Vibration test results. The burst data from the VMSs give some interesting results. A Fourier analysis shows that both 1x and 3x the rotary speed have strong responses, Figs. 3 and 4. Additionally, the lower tool measured strong responses at frequencies between 100 Hz and 140 Hz. These are believed to be induced by the three-cone bit inserts. The upper tool also shows the 1x and 3x frequencies; however, the higher resonances are significantly reduced. They are being filtered out by the AVD tool, reducing the potential damage to components above the AVD. Figures 5 and 6, which display RMS vibration values vs. damping level, show that at one-third damping, for example, the axial and lateral vibration are minimized for both the uphole and the downhole sub. Thus the AVD is not only reducing vibration in the drillstring, but also at the bit, which results in the increased ROP noted in the test.

CONCLUSIONS

The AVD tool significantly improved drilling performance in this test. In shale the NROP increased by 73% and in siltstone the increase was 29%. The AVD responded to changes in lithology while drilling by changing the damping level, so increases in NROP were maintained. Optimizing the damping level in the tool minimizes vibration, both above and below the AVD. The AVD filters out the higher frequencies above the tool.

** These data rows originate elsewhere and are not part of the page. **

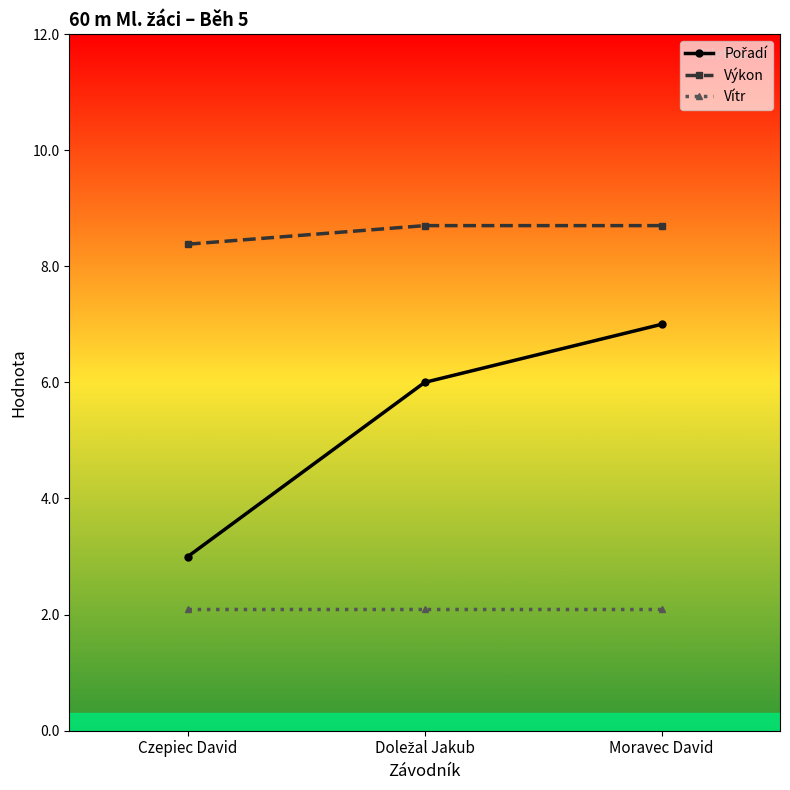

What is the minimum value shown in the chart?

2.1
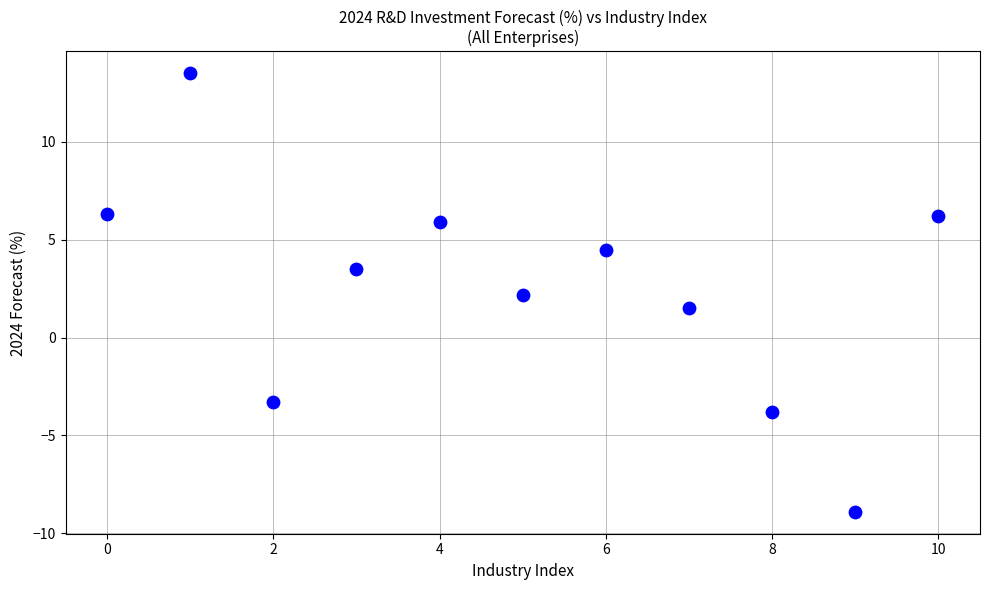

What is the average Y value?

2.5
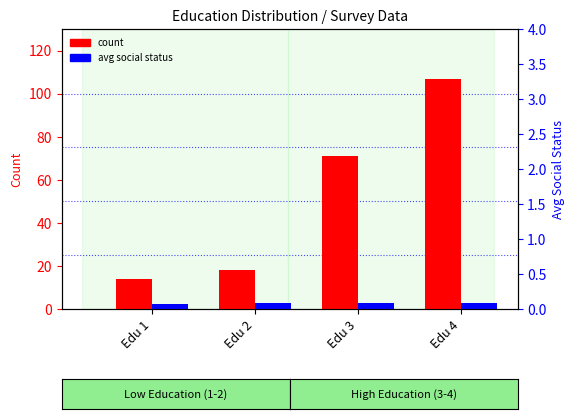

Which series has the largest total across all categories?

count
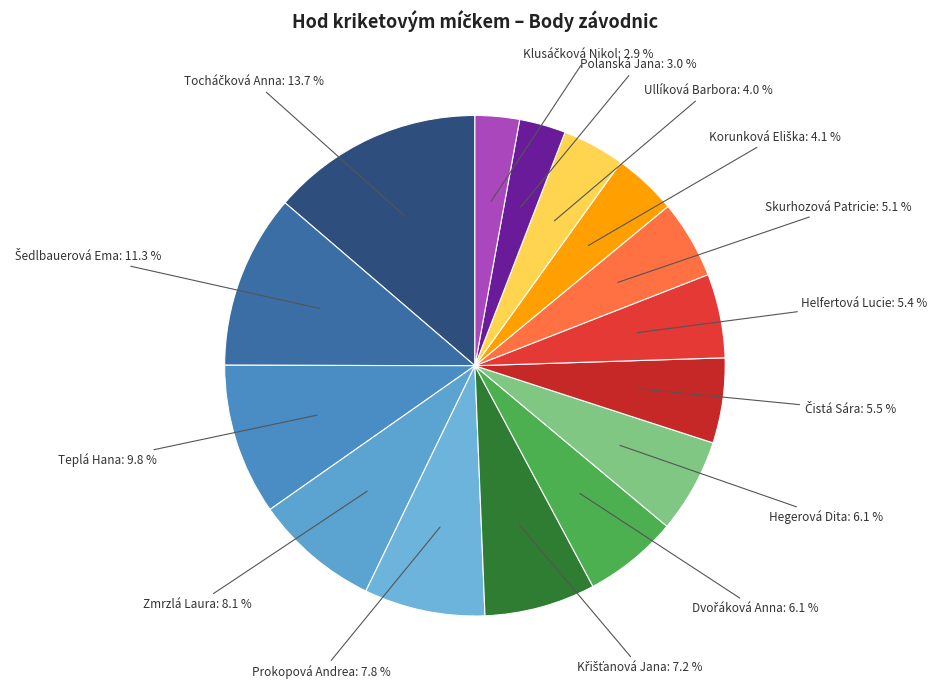

How many slices are in this pie chart?

15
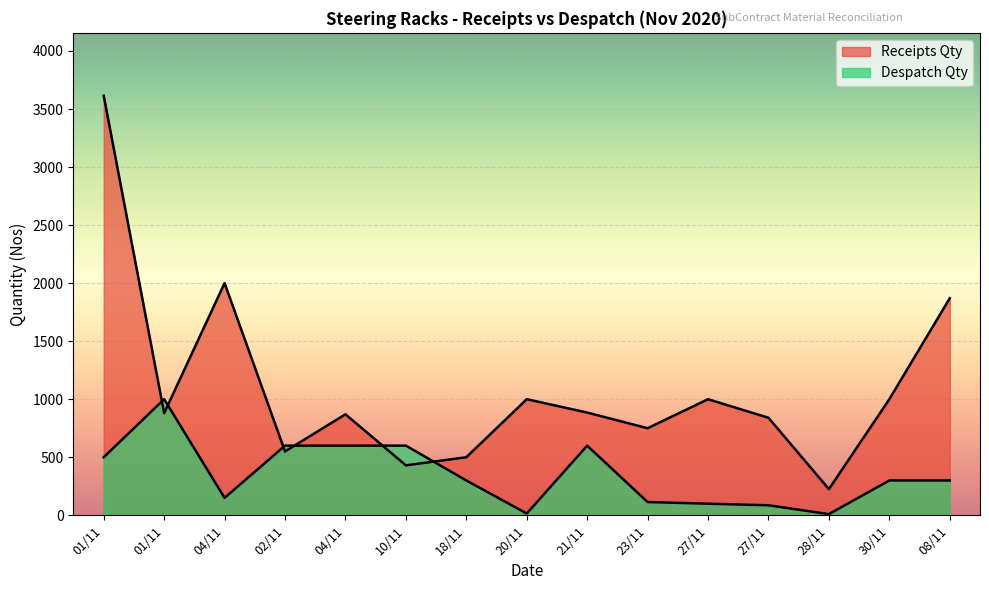

What is the label of the 10th point from the left?

23/11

Based on these results, the AVD’s ability to actively monitor and respond to drilling vibrations will increase NROP by keeping the bit in more uniform contact with the rock face, thus improving drilling efficiency. It will increase bit life by eliminating shock and vibration damage. It will improve footage per bit, reduced the number of trips to drill the interval and increase downhole sensor life.

Over the past year, additional field testing in rocks of very high compressive strength, such as the Travis Peak, indicate that there is a significant reduction in broken teeth and greater than 10% improvement in ROP, which is in line with the findings from the harder rocks at RMOTC. And, in a deep, heavy oil base mud application in West Texas, both a rock bit and a heavy-set PDC bit showed significant measurable improvements in both ROP and footage drilled per bit run compared to offsets. A number of additional tests are planned in the near future. The results will be discussed in greater detail in subsequent papers.   

LITERATURE CITED

¹ Cobern, M.E. et al., “Drilling tests of an active vibration damper,” presented at the 2007 SPE/IADC Drilling Conference, Amsterdam, Feb. 20-22, 2007. SPE/IADC 105400.
² St. Antoine, A., “First drive: 2007 Ferrari 599 GTB Fiorano,” Motor Trend, July 2006, pp. 64 ff.
³ Cobern, M. E. and M. E. Wassell, “Laboratory testing of an active drilling vibration monitoring & control system,” presented at the AADE 2005 National Technical Conference and Exhibition, Houston, April 5-7, 2005. AADE-05-NTCE-25.
⁴ APS Technology, “Technical data sheet: Vibration Memory Sub (VMS),” 2008, http://aps-tech.com/tds/APS-VibMemSub.pdf..